┌─ SUPPLIED TEXT

People got to stop with the arrogance!
Oh and by the way, I normally surf with FCS comp leashes. They are not durable at all but do the trick in head high and smaller surf and don't get in the way. For bigger days i just use normal FCS leashes. They break all the time but that is just how it goes. Just stay cool and calm and go with the flow.
Sep 11, 2012, 12:52 AM #3
Yeah sorry but your buddy is a **** for lecturing you.
Sep 11, 2012, 12:56 AM #4
- Join Date
- Dec 2006
- Ocean City, MD
Make it your mission in life to become more comfortable in the water. Combine that with the basics of how to avoid the most turbulent water, be they rips, or impact zone. Finally, remember to put your feet down. If you are making no progress towards the beach, don't fight it, swim parallel to the beach towards breaking waves, not away from them. Rips are most prevelant in deep water where waves don't break.
Last edited by MDSurfer; Sep 11, 2012 at 12:03 PM.
Sep 11, 2012, 01:00 AM #5
1. aerobic training... swim, run, bike, eliptical... anything to get the heart rate up and keep it there. Swimming in the ocean, of course, is the best.
2. I like FCS and Dakine. I use comp leashes mostly, but a good big wave leash will take a good stretching and hang in there. If there's an argument for rinsing your board, it's to slow the inevitable deterioration of your leash... particularly the leash loop and swivel.
I like the "always help others" attitude. Growing up on boats and boards, it's just natural to me to think that way... second nature.
Sep 11, 2012, 02:13 AM #7
to the OP: i agree w/ what everyone is saying about getting more comfortable in the water. swim, swim, swim...the more cardio you do, the better! leash breakage happens, & not always at the most opportune moment. you should be prepared to swim for your board at any moment. i think a lot of people forget that the leash is a convenience, not a safety device.

└─
┌─ SUPPLIED MATERIAL

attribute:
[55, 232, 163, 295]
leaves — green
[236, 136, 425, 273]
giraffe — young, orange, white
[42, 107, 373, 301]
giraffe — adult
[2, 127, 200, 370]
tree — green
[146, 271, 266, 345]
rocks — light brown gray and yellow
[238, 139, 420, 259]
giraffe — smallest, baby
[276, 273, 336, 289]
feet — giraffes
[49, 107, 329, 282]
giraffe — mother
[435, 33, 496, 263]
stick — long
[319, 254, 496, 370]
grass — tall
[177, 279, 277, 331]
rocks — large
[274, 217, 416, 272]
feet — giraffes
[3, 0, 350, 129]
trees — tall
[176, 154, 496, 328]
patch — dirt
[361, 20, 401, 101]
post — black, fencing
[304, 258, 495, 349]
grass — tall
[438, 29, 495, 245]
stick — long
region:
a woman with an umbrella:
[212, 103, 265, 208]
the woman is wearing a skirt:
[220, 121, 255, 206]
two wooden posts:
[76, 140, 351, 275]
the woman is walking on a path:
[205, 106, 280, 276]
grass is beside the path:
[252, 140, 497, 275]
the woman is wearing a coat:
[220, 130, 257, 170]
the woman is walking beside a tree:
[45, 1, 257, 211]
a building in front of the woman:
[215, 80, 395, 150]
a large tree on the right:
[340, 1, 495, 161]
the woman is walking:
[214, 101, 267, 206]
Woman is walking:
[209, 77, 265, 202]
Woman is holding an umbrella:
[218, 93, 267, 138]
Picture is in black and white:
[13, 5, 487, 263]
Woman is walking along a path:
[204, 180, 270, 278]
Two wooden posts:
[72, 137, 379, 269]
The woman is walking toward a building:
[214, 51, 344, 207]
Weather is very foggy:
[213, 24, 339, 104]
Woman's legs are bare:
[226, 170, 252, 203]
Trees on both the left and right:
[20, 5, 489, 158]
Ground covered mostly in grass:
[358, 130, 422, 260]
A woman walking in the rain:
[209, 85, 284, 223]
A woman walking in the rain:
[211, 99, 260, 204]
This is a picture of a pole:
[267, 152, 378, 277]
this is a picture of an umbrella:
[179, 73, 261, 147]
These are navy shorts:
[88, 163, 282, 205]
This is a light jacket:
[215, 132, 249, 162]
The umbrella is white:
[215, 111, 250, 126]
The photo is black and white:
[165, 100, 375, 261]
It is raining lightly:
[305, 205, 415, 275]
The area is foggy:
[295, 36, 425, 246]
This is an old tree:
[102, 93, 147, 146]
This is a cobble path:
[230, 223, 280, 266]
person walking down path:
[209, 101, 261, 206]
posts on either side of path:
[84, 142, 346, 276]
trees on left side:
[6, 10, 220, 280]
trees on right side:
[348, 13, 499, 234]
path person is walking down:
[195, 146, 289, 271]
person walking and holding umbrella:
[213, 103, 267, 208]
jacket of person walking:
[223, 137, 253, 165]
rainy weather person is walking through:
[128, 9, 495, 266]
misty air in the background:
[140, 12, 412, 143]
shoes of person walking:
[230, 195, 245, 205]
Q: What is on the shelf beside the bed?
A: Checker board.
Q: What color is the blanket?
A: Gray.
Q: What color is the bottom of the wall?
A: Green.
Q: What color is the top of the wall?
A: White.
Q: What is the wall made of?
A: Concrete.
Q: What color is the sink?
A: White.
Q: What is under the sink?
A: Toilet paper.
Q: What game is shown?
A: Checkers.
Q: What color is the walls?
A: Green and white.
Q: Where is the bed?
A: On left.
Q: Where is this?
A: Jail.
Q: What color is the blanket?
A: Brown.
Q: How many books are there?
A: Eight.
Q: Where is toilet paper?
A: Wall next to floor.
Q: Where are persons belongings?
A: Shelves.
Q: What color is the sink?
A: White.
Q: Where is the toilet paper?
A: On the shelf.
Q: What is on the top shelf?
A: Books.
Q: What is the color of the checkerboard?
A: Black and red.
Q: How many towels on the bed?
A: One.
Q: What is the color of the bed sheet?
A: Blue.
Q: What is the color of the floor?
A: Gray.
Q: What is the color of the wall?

└─

TO DO: Write what comes next in the surfing forum discussion, picking up after its final sentence. The records have no connection to the surfing forum discussion.

ANSWER TO THIS TASK:
that said, i've had the best luck w/ creatures of leisure leashes. never broken a single one of them, though i have seen it happen. i have one 6' comp leash that i bought back in 2008 that's gotta be pushing 7' by now...countless trips to hatteras, a trip to panama, up & down the nj coast, this thing's seen it all.
Sep 11, 2012, 02:19 AM #8
I surfed without a leash saturday and sunday. It broke and I was lazy. I got caught in a rip saturday and I got a little sketched. I swam out of it and was fine. My only advice is never panic and manage your anxiety. The cool thing was that the board got caught in the same rip so as I was swimming to the shore it was on its way to me.
Sep 11, 2012, 02:13 PM #9
How good of a buddy is he? Any good friend would want to make sure his buddy is ok, especially in bigger surf. I have had my leash break before, and chasing down a board while 3-5 OH set waves are crashing down on your head is no fun.
Sep 11, 2012, 02:20 PM #10
I think what your buddy was trying to tell you is that if you are so uncomfortable in the water, you need to get yourself to a point where that fear goes away. Like other said, conditioning and experience.